#### AIM OF THE TASK:
Which lines in the entries below contain the word "horizontal"? List each of those lines in full.

Start of GIVEN DATA

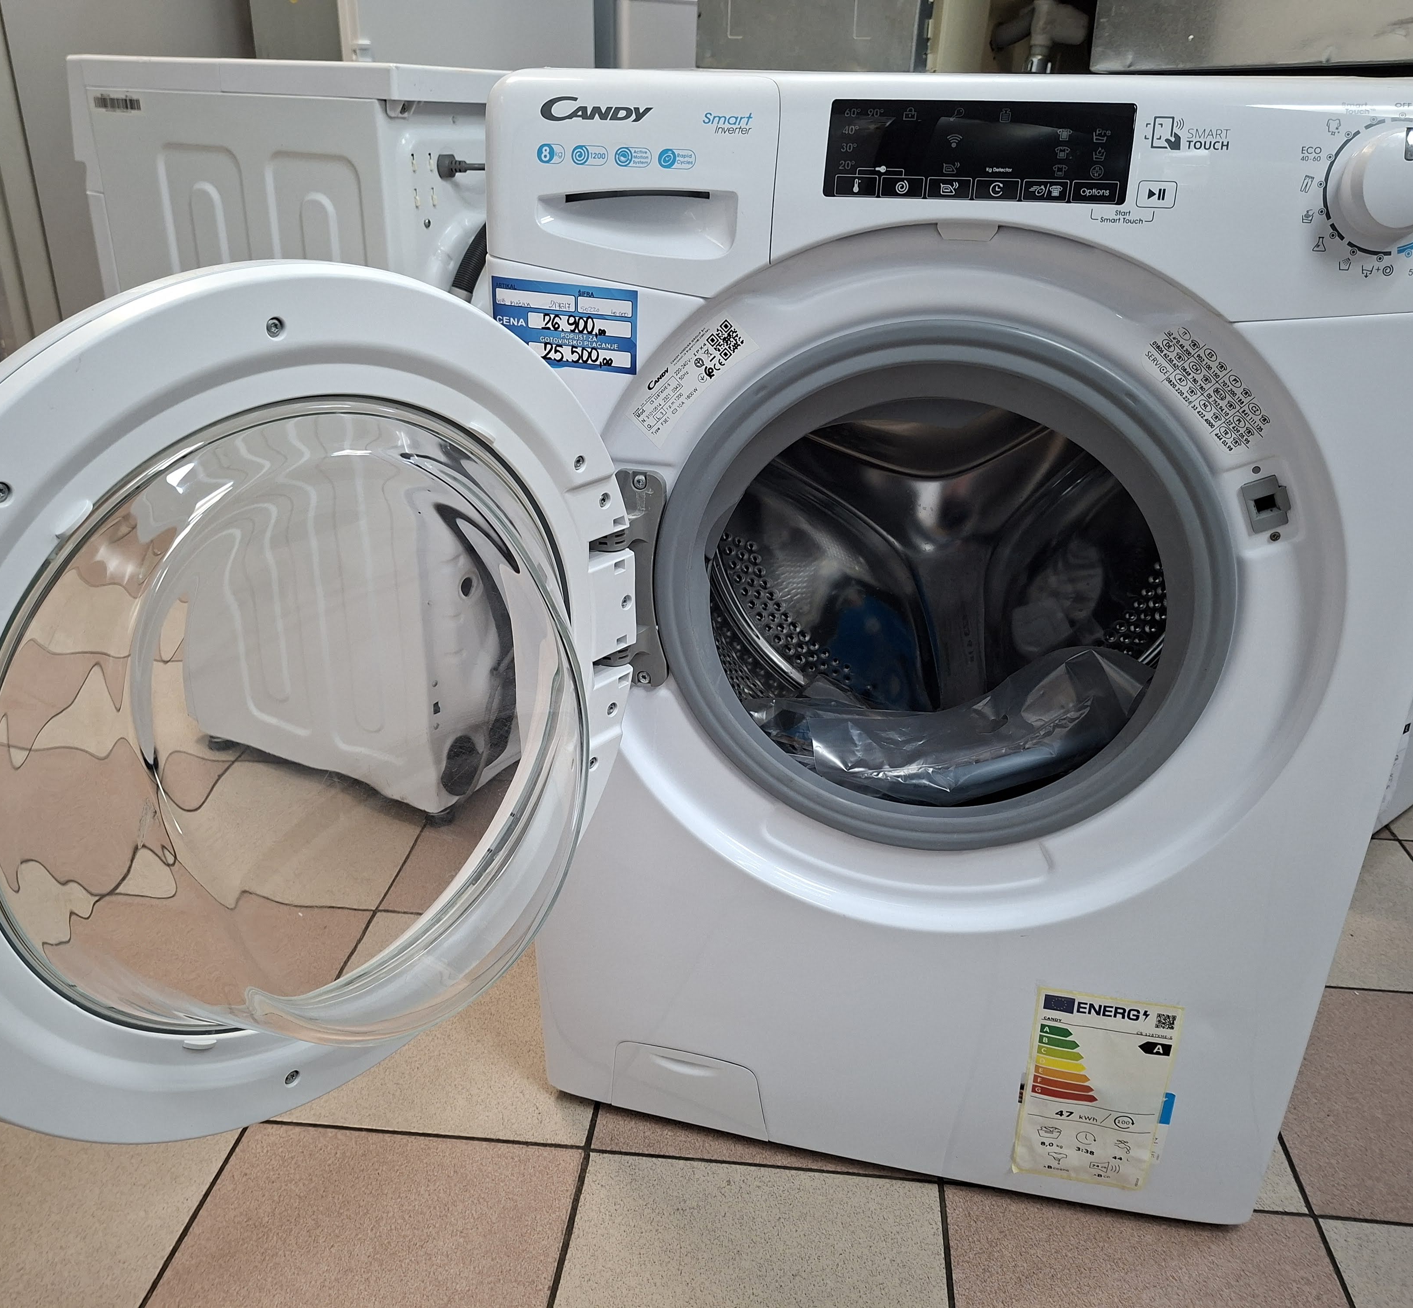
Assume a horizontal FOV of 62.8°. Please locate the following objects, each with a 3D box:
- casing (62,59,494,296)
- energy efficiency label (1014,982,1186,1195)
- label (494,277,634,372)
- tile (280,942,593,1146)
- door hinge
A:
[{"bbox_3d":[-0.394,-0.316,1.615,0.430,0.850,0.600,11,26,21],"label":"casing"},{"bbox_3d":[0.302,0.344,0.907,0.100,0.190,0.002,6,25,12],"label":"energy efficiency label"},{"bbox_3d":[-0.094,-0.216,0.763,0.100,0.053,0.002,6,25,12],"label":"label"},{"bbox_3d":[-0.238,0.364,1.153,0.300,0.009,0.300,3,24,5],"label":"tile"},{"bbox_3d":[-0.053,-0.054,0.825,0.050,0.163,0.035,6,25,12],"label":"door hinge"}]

End of GIVEN DATA
Start of GIVEN DATA

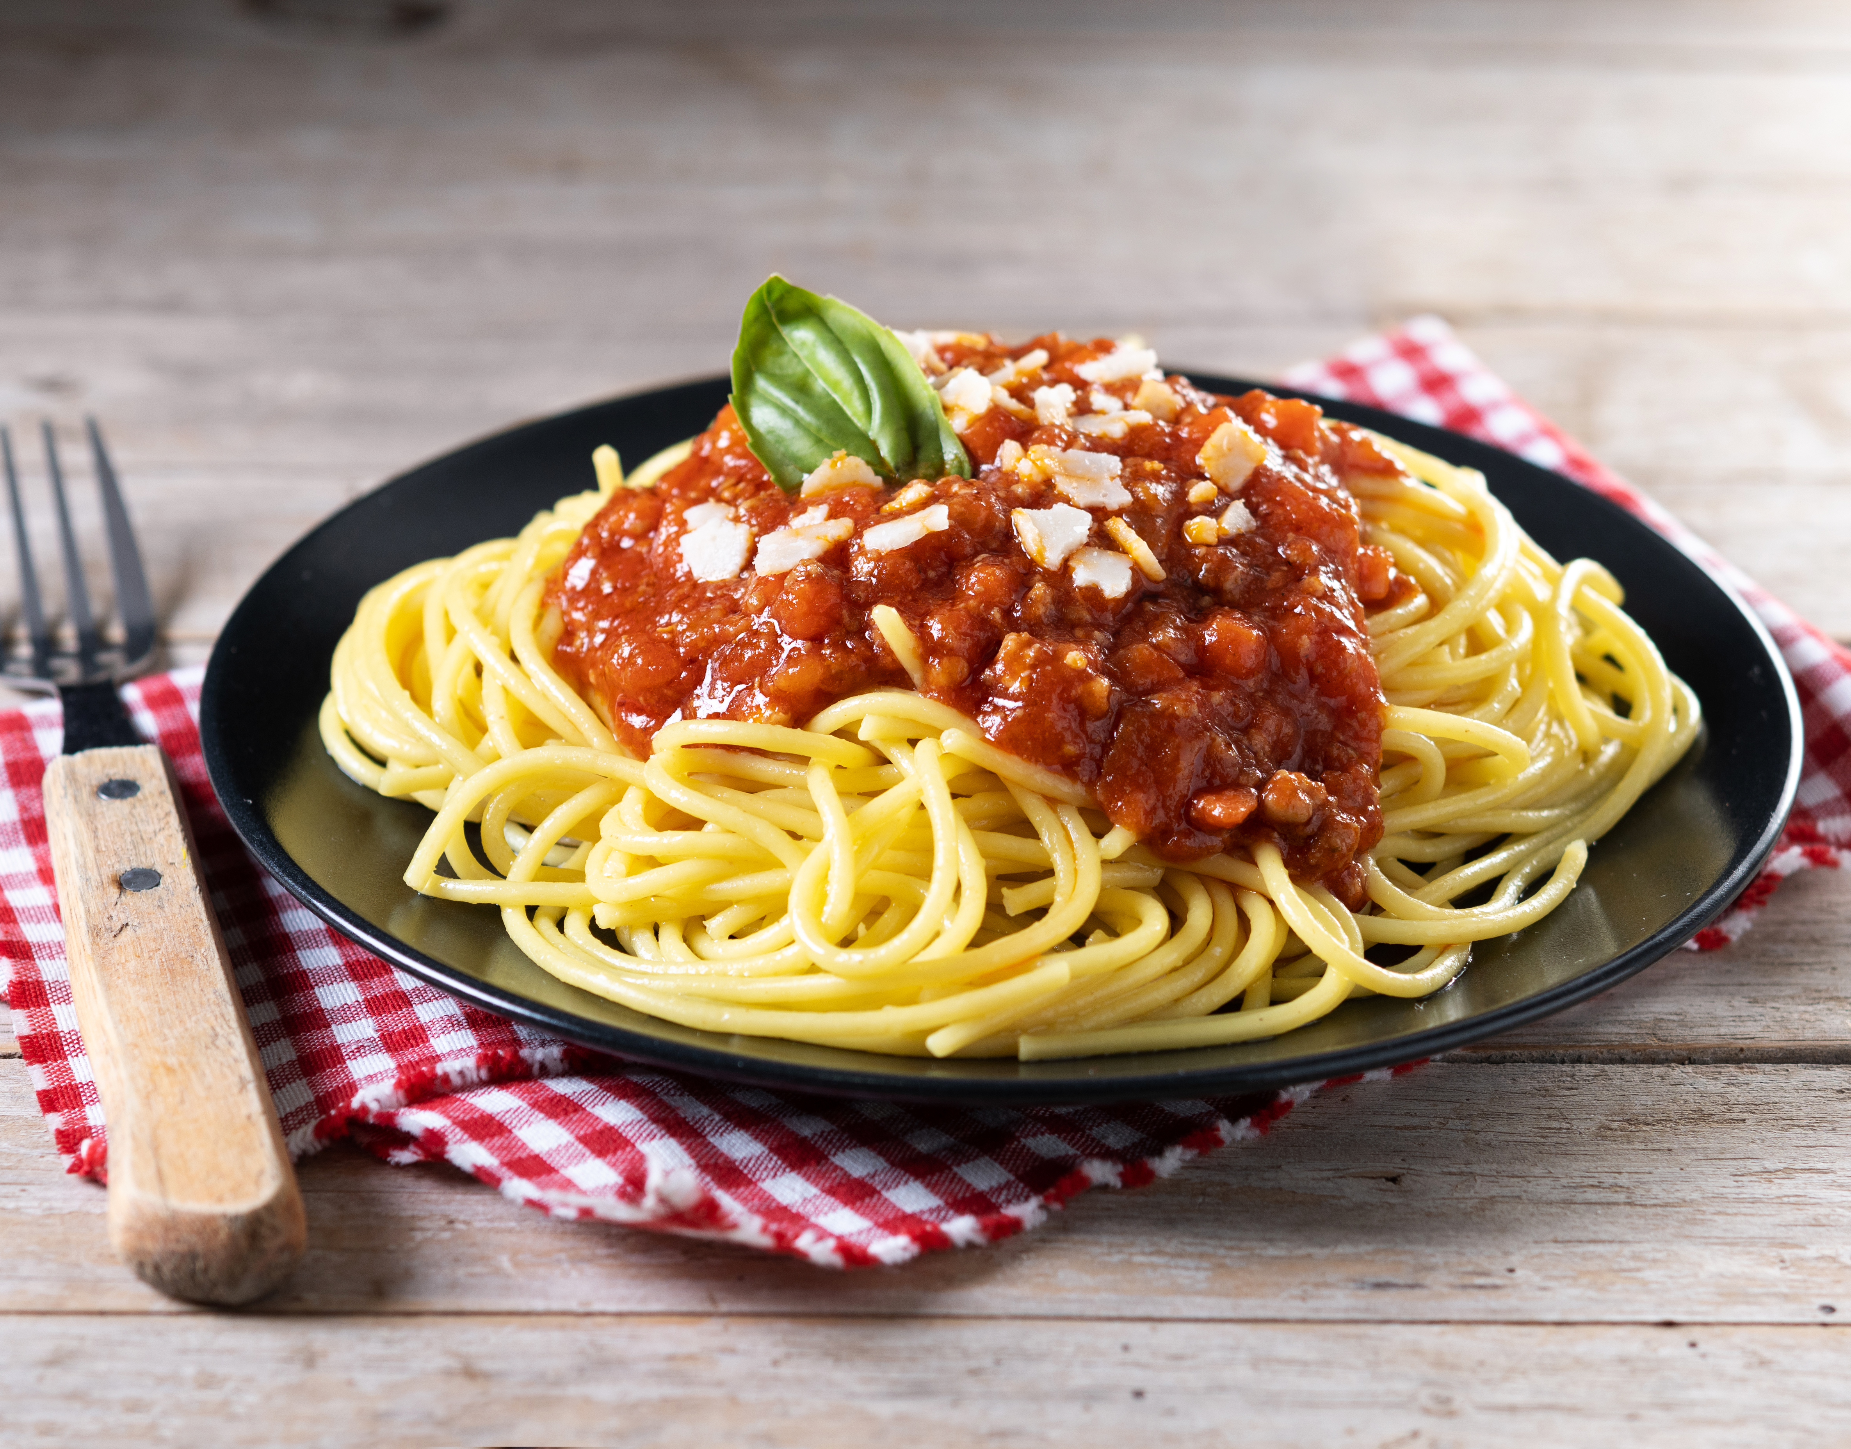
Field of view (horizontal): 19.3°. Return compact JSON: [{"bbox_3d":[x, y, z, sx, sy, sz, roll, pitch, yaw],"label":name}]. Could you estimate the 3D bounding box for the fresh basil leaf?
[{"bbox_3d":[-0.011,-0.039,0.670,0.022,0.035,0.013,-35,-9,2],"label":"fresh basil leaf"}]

End of GIVEN DATA

#### WRITTEN ANSWER:
Assume a horizontal FOV of 62.8°. Please locate the following objects, each with a 3D box:
Field of view (horizontal): 19.3°. Return compact JSON: [{"bbox_3d":[x, y, z, sx, sy, sz, roll, pitch, yaw],"label":name}]. Could you estimate the 3D bounding box for the fresh basil leaf?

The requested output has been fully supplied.